An equality that is nourished by diversity, which was also the thread that tied together those distinguished with the Gold Medals: the journalist and director of Cadena Ser in Andalusia, Antonio Yélamo; the actress Belén Cuesta, the singer José Domínguez Muñoz, The Goatherd, the former president of the Seville Provincial Council, Fernando Rodríguez Villalobos; the members of the Women’s Team that won the World Cup in Australia and New Zealand, Olga Carmona and Irene Guerrero; the embroiderer Francisco Cabrera, Paquili, and the former Secretary of State for Social Affairs, Amalia Gómez. Also recognized were entities such as Publicaciones del Sur, in its 35th anniversary, the Spanish Confederation of People with Physical and Organic Disabilities (Cocemfe), the Padre Leonardo Castilo foundation, the Oleand Manzanilla Olive cooperative, the Teatro Atalaya-TNT theater company, and the National Police in Seville.

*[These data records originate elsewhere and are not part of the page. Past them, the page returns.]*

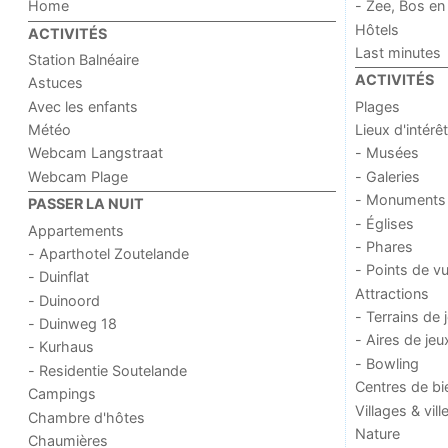
Home
- Zee, Bos en
Hôtels
ACTIVITÉS
Last minutes
Station Balnéaire
ACTIVITÉS
Astuces
Avec les enfants
Plages
Météo
Lieux d'intérêt
Webcam Langstraat
- Musées
Webcam Plage
- Galeries
- Monuments
PASSER LA NUIT
- Églises
Appartements
- Phares
- Aparthotel Zoutelande
- Points de v
- Duinflat
Attractions
- Duinoord
- Terrains de 
- Duinweg 18
- Aires de jeu
- Kurhaus
- Bowling
- Residentie Soutelande
Centres de bi
Campings
Villages & vill
Chambre d'hôtes
Nature
Chaumières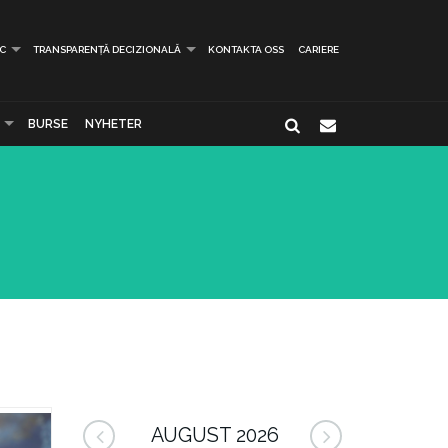
IC
TRANSPARENȚĂ DECIZIONALĂ
KONTAKTA OSS
CARIERE
BURSE
NYHETER
AUGUST 2026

“We are a province proud of itself. We are open people, who have built a universal Seville, recognized inside and also outside,” said the president of the Provincial Council, later referring to the winners: “You are the mirror in which to look, an example to follow.” “Medals have to be a point of motivation, but they cannot serve as a source of complacency,” he warned.

And along those lines, Fernández also appealed to “nonconformity” as a stimulus for the province. “Let’s be nonconformists, let’s all face the future together from nonconformity. From the demands for Seville to be better.”

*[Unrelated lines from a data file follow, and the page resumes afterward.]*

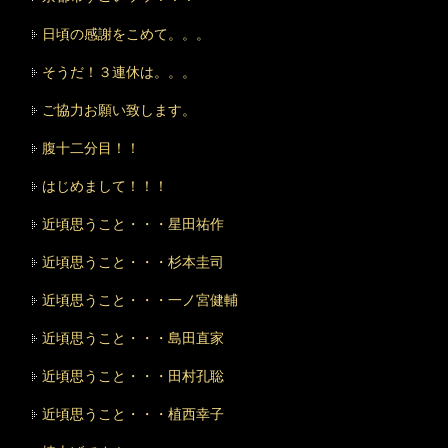
日頃の感謝をこめて。。。
そうだ！３連休は。。。
ご協力お願い致します。
腹十二分目！！
はじめまして！！！
近頃思うこと・・・星田祐作
近頃思うこと・・・杉本圭司
近頃思うこと・・・一ノ宮健輔
近頃思うこと・・・島田直家
近頃思うこと・・・田村孔聡
近頃思うこと・・・植西幸子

The speech of the president of the Seville Provincial Council closed the event. The last end of a ball that its drivers were unraveling with humor and impudence, Cristina Almazan and Álex O’Dogherty, the masters of ceremony of a gala that for the first time was held outside the institution’s headquarters and that was also open to all Sevillians, whom the presenters challenged and also made protagonists.